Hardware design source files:
────────

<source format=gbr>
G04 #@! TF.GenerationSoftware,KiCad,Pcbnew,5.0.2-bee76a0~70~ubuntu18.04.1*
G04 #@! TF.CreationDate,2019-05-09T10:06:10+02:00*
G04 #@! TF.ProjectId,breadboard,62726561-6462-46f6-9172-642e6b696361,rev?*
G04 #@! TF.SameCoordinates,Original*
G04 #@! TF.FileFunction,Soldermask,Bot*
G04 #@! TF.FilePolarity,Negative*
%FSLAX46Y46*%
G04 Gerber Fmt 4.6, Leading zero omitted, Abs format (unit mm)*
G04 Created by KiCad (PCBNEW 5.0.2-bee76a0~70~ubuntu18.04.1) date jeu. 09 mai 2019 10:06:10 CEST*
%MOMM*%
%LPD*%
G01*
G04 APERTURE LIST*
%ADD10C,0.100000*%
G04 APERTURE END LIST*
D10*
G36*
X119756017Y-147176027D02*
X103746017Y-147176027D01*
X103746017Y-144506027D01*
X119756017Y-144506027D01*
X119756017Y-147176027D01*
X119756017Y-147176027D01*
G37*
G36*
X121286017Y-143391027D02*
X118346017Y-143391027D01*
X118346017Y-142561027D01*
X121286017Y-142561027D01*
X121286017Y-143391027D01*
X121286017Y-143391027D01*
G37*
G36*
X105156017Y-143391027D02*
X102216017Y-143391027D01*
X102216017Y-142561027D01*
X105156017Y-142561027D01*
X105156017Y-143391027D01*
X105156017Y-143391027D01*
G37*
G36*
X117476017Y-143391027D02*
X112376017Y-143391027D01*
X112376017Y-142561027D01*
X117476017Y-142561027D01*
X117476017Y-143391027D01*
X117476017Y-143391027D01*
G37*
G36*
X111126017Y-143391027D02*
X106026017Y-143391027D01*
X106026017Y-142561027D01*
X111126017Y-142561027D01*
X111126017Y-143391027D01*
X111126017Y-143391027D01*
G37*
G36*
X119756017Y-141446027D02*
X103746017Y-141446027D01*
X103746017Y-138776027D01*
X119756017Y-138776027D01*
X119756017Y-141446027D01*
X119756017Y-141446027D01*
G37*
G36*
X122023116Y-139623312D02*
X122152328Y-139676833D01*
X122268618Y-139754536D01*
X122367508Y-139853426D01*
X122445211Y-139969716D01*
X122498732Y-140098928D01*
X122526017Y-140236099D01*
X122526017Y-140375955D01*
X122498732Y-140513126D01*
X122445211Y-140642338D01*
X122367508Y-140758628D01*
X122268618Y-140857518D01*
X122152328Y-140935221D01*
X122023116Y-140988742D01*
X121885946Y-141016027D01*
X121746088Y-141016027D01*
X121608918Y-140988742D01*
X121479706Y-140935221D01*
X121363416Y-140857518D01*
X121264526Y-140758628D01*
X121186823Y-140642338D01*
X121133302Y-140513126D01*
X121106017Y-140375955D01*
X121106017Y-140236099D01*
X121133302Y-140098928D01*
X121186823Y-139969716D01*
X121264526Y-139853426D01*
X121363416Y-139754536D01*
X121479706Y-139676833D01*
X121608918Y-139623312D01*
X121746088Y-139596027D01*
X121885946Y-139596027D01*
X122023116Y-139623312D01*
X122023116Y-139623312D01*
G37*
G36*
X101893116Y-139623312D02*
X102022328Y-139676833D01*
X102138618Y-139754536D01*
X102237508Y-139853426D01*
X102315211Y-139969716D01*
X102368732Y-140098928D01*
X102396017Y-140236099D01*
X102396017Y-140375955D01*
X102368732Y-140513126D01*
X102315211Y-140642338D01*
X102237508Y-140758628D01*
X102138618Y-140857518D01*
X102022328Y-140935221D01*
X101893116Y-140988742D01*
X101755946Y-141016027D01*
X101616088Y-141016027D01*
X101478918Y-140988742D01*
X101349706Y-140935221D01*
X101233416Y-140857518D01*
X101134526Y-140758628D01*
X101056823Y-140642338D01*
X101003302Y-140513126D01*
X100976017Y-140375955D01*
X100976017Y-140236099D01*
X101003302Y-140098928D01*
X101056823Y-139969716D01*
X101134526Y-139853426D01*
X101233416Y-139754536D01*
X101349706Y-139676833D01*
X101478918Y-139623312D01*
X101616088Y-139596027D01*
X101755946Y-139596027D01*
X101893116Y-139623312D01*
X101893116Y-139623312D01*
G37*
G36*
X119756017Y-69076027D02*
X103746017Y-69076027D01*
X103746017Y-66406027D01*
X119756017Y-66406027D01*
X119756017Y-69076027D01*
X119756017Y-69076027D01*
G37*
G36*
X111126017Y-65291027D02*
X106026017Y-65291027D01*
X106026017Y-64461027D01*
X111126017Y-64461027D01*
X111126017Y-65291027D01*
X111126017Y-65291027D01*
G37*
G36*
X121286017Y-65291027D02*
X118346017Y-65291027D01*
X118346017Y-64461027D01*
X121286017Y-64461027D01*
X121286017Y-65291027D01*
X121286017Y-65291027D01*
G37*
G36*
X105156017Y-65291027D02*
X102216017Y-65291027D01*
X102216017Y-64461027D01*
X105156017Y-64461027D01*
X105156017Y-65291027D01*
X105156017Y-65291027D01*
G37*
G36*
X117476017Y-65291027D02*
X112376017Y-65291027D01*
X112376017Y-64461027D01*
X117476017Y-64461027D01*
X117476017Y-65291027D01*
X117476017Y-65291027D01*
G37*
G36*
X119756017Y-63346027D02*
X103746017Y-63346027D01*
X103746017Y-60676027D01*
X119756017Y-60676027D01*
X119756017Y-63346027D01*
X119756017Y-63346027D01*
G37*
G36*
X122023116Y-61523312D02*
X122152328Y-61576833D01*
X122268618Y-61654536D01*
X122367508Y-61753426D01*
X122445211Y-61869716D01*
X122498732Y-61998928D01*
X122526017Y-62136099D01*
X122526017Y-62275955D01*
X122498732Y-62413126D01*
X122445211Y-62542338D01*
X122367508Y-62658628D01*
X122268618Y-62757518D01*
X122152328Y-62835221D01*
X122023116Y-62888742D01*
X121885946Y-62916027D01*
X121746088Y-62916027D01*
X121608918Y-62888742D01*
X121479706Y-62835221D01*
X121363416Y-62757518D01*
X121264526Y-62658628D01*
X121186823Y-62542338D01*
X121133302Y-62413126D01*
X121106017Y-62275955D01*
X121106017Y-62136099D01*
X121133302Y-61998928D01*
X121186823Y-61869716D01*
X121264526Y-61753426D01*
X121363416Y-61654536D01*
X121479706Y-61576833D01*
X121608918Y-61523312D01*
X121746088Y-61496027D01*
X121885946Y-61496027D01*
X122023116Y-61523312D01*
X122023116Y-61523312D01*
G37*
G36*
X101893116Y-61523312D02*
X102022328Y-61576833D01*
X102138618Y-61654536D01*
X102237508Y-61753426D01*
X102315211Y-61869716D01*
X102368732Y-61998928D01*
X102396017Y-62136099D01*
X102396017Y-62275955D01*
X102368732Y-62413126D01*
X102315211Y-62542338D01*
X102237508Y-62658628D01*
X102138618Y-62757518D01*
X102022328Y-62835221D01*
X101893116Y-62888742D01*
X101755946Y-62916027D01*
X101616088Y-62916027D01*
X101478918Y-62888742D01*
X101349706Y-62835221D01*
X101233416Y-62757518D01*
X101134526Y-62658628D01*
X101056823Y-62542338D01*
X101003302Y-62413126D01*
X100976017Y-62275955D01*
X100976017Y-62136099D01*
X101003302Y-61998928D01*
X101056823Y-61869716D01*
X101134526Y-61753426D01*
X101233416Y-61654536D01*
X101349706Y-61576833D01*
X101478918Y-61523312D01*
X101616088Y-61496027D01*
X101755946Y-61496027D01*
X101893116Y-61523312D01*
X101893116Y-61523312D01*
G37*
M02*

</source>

────────

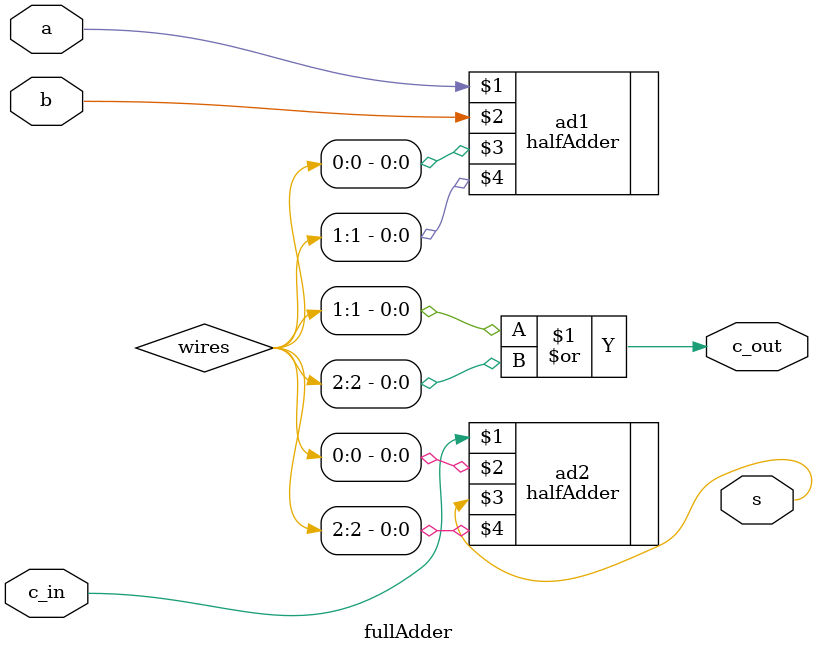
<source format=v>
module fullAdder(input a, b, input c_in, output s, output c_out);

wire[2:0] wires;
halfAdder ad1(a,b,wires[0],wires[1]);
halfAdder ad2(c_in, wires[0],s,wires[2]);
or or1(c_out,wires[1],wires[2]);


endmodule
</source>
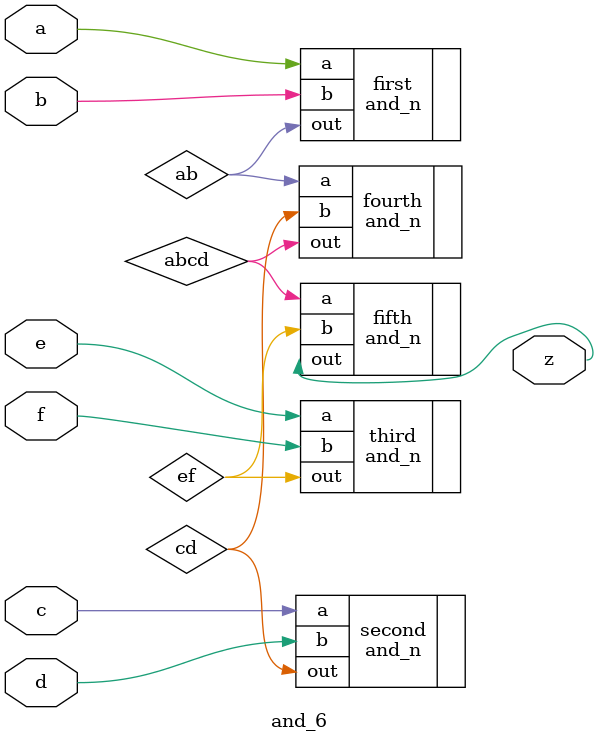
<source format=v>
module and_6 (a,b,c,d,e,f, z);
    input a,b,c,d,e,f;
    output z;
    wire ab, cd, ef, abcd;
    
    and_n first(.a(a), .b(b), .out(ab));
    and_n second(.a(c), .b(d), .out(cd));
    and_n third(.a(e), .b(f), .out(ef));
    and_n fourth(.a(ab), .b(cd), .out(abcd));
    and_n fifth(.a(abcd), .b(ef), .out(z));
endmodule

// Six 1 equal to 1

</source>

────────

Exercise objective: Using the entries above, return each line in which the word "abcd" occurs.

Answer to the problem:
    wire ab, cd, ef, abcd;
    and_n fourth(.a(ab), .b(cd), .out(abcd));
    and_n fifth(.a(abcd), .b(ef), .out(z));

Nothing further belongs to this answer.